IMMEDIATE CONTAINMENT AND ERADICATION
A durable cleanup follows a strict order. First, remove unknown users and disable suspicious tunnel interfaces. Second, apply the vendor’s fixed releases that address CVE-2023-20198; treat this as non-negotiable. Third, disable or tightly restrict the web UI, and prefer out-of-band management. Fourth, rotate local device credentials, TACACS+/RADIUS secrets, API keys, and any credentials stored on integrated management systems. Fifth, validate the running configuration against a known-good baseline and capture a signed copy for evidence. Sixth, run external probes from outside the network to confirm the management interface no longer responds on public paths. Finally, monitor for renewed exploit attempts for several days so you can prove the fix holds.
HARDENING THE EDGE FOR THE LONG TERM
Long-term resilience depends on exposure discipline. Therefore, block the web management plane from the internet by default and restrict admin access to an out-of-band network with MFA. Additionally, inventory IOS XE versions and enforce patch SLAs that reflect edge criticality. Because drift undermines promises, track configuration changes and alert on reappearance of the web UI or HTTP services at the edge.

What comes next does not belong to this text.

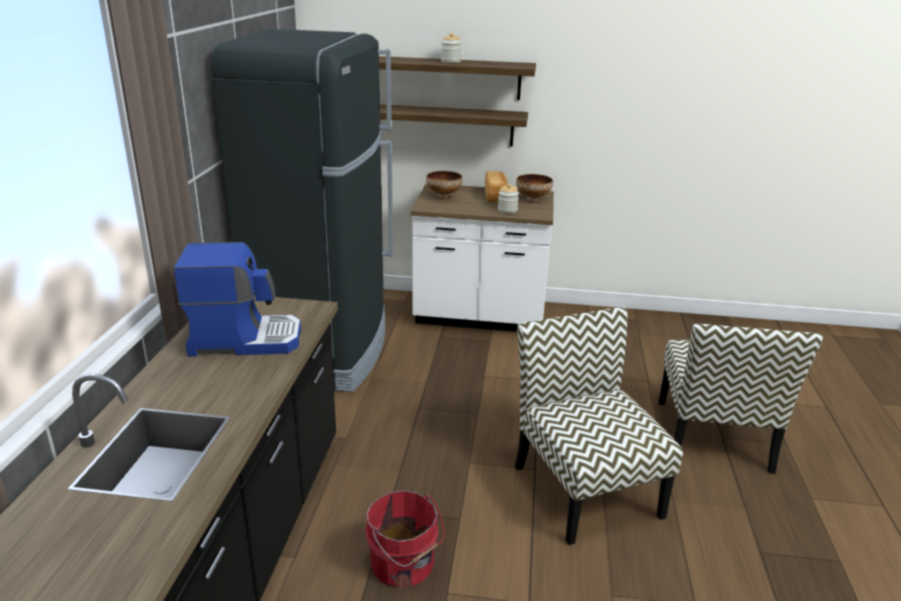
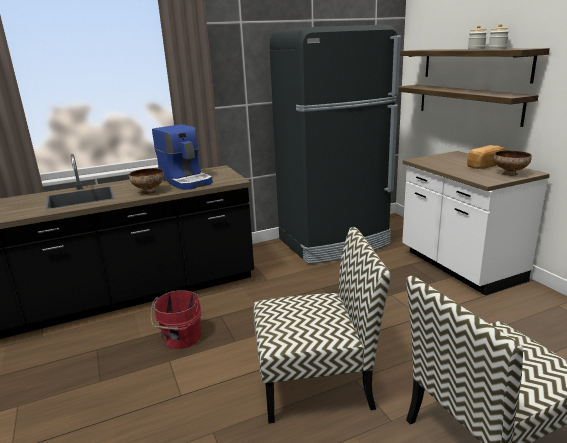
camera: 60 degrees right, 5 degrees down
bowl [426,171,463,200] -> bowl moved to [129,168,164,194]
jar [498,184,519,213] -> jar moved to [488,23,509,49]
chair [515,307,683,545] -> chair turned 45 degrees clockwise [253,227,391,423]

Moreover, require change tickets for any temporary management exposure and expire exceptions automatically. To verify controls, schedule recurring external scans that look for the web UI and related endpoints, and fail closed if exposure returns. Finally, adopt short-lived admin credentials, centralize authentication, and retain audit logs long enough to reconstruct edge timelines after an incident.
BUSINESS RISK AND REPORTING
Compromised routers give attackers leverage over critical traffic paths. Consequently, adversaries can intercept or reroute flows, degrade integrity of logs, and pivot toward internal systems that trust the edge. Because network infrastructure counts as sensitive, many organizations face regulatory reporting obligations when devices get taken over. Therefore, executives need clear metrics: the count of internet-facing management interfaces, median time to patch, number of devices with clean configuration diffs after remediation, and the volume of blocked re-exploitation attempts. With those numbers visible, leadership can set deadlines and track actual risk reduction rather than rely on status claims.
HOW TEAMS SLIP AND HOW TO AVOID IT
Teams often miss small but decisive details. For example, they patch the main cluster yet leave remote branches unchanged. Likewise, they restrict the web UI at the firewall while a NAT rule leaks access from a legacy range. In other cases, they rotate local credentials but forget TACACS+ shared secrets that grant indirect admin access. To avoid these gaps, run a “two-person integrity” check for every remediation, and include branches, lab gear, and partner-managed sites. Additionally, store a golden configuration and compare post-change output line by line. Because attackers probe relentlessly, a single oversight invites a new foothold.
PLAYBOOK CHECKS YOU CAN AUTOMATE
Automation raises assurance without slowing teams down. Start with a scheduled scan that confirms the web UI never answers externally. Then trigger a configuration diff weekly and alert when HTTP services or management ACLs change. Next, extract privilege 15 user lists and compare them against an allowlist. Moreover, parse TACACS+ logs for admin commands executed outside maintenance windows. Finally, pipe edge events to your SIEM and create a simple sequence rule: exploit-like HTTP hits followed by configuration changes or user creation. When that rule fires, responders can act before the shell appears again.